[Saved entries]
======

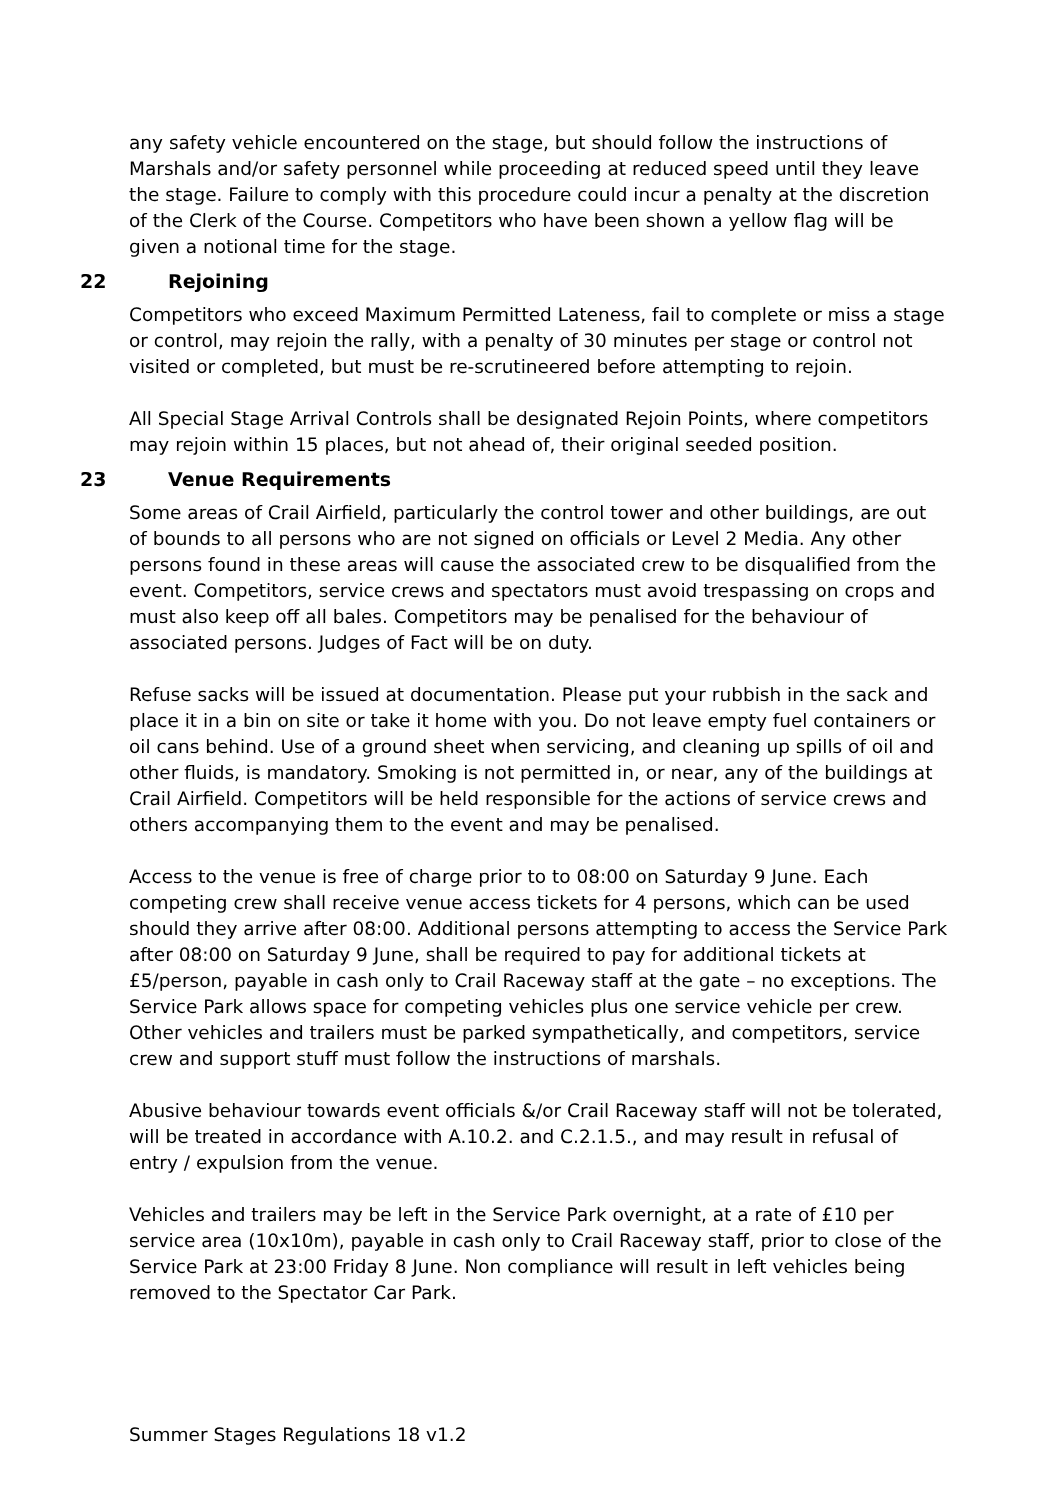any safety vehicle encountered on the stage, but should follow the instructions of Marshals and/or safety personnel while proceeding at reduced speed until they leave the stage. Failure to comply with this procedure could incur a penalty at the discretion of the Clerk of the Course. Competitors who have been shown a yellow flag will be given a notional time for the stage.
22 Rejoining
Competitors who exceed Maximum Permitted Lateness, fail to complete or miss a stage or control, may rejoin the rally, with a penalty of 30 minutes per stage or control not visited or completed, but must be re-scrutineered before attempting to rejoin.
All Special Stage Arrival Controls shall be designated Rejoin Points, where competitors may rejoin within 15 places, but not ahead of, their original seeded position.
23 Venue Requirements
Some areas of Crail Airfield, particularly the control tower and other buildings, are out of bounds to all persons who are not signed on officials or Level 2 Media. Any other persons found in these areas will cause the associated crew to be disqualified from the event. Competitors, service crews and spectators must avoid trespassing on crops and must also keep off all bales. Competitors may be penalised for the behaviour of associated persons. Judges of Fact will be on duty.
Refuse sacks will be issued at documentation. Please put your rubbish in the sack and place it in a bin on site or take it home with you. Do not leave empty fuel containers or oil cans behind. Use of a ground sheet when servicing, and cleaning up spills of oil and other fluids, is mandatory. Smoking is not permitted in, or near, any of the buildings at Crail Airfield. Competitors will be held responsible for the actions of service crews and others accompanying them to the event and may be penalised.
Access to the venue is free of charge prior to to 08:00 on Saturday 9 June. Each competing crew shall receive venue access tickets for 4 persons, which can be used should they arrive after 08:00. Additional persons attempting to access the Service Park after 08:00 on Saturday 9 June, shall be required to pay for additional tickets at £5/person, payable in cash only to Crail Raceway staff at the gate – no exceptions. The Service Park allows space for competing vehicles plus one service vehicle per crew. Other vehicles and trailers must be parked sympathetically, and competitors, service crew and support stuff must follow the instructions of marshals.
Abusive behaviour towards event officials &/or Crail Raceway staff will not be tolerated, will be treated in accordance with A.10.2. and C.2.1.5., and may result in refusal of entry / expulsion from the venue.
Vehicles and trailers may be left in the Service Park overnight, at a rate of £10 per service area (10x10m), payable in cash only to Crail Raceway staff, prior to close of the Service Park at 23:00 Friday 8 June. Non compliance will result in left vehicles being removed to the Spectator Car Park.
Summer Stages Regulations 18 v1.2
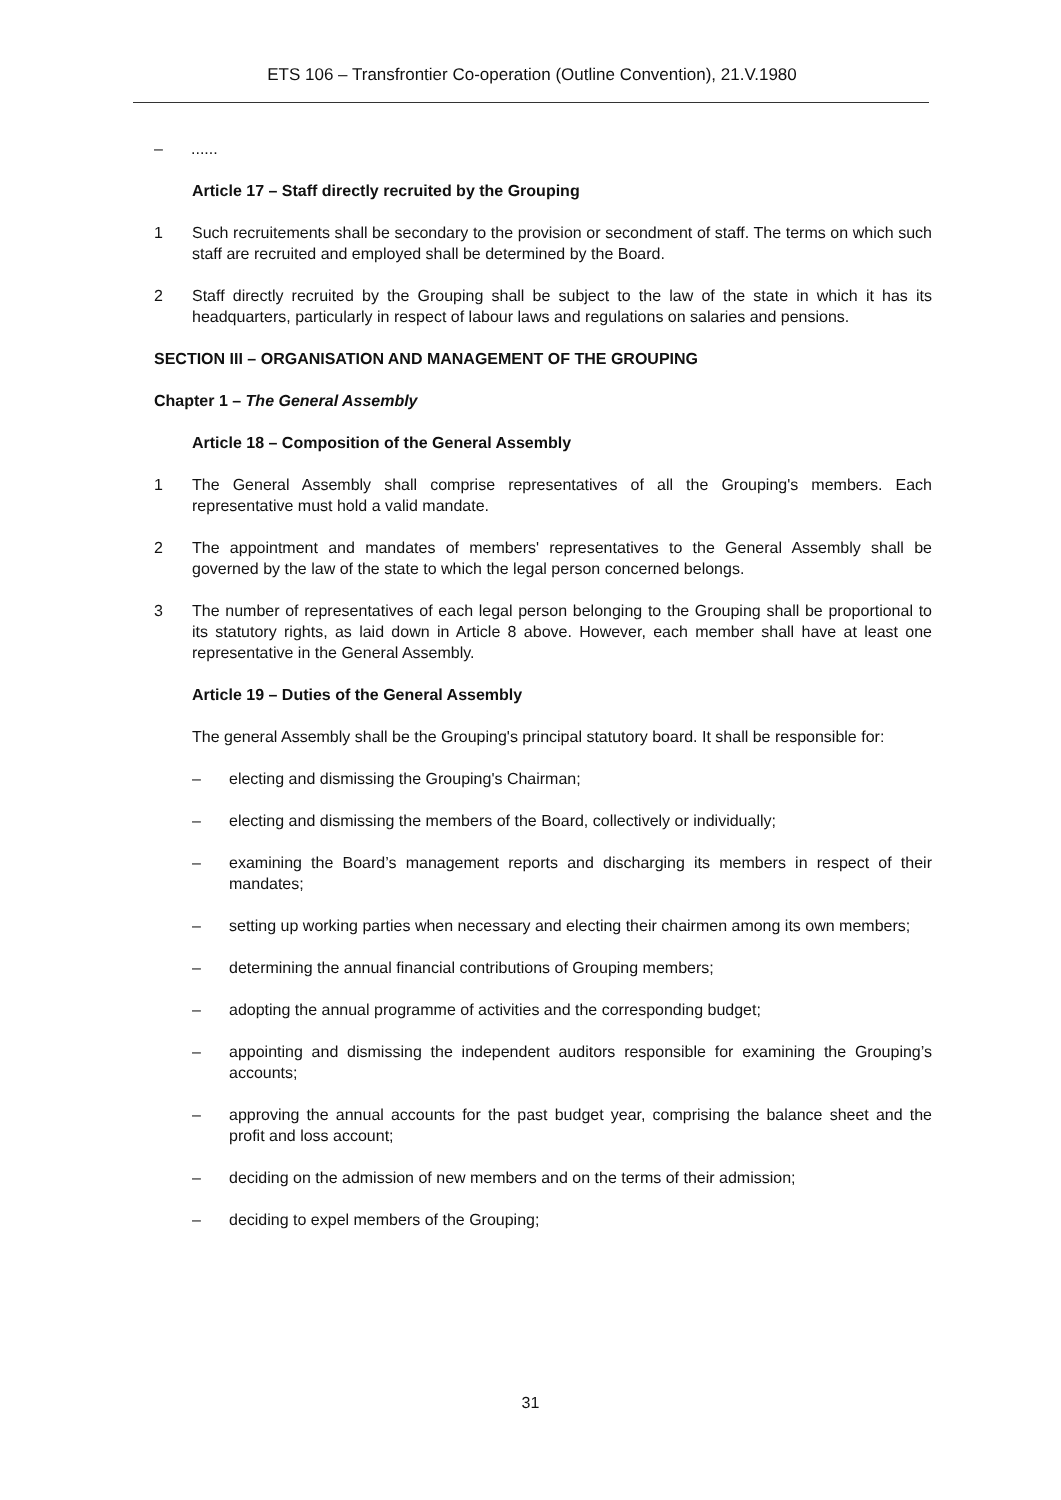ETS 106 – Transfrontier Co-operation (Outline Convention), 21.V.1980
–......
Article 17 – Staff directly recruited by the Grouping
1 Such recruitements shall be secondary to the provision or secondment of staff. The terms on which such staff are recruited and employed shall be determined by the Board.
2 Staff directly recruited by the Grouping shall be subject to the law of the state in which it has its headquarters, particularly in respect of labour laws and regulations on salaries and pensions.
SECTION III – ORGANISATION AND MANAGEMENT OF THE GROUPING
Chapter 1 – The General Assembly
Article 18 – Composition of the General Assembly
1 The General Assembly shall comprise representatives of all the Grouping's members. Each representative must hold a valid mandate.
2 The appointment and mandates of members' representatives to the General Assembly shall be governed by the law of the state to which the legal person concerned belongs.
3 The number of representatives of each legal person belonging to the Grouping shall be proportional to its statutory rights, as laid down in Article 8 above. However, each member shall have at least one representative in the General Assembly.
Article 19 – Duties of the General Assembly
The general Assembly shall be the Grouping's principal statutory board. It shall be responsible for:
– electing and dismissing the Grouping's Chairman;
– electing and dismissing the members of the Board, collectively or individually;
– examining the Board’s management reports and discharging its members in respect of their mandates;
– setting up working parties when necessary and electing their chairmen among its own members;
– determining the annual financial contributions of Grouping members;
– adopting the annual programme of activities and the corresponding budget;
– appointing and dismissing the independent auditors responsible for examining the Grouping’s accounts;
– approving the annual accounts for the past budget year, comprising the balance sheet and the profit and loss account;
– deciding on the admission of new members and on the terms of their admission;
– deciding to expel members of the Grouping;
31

======

Count up the lines in the preceding data that include the word "deciding"; respond with the number only.

2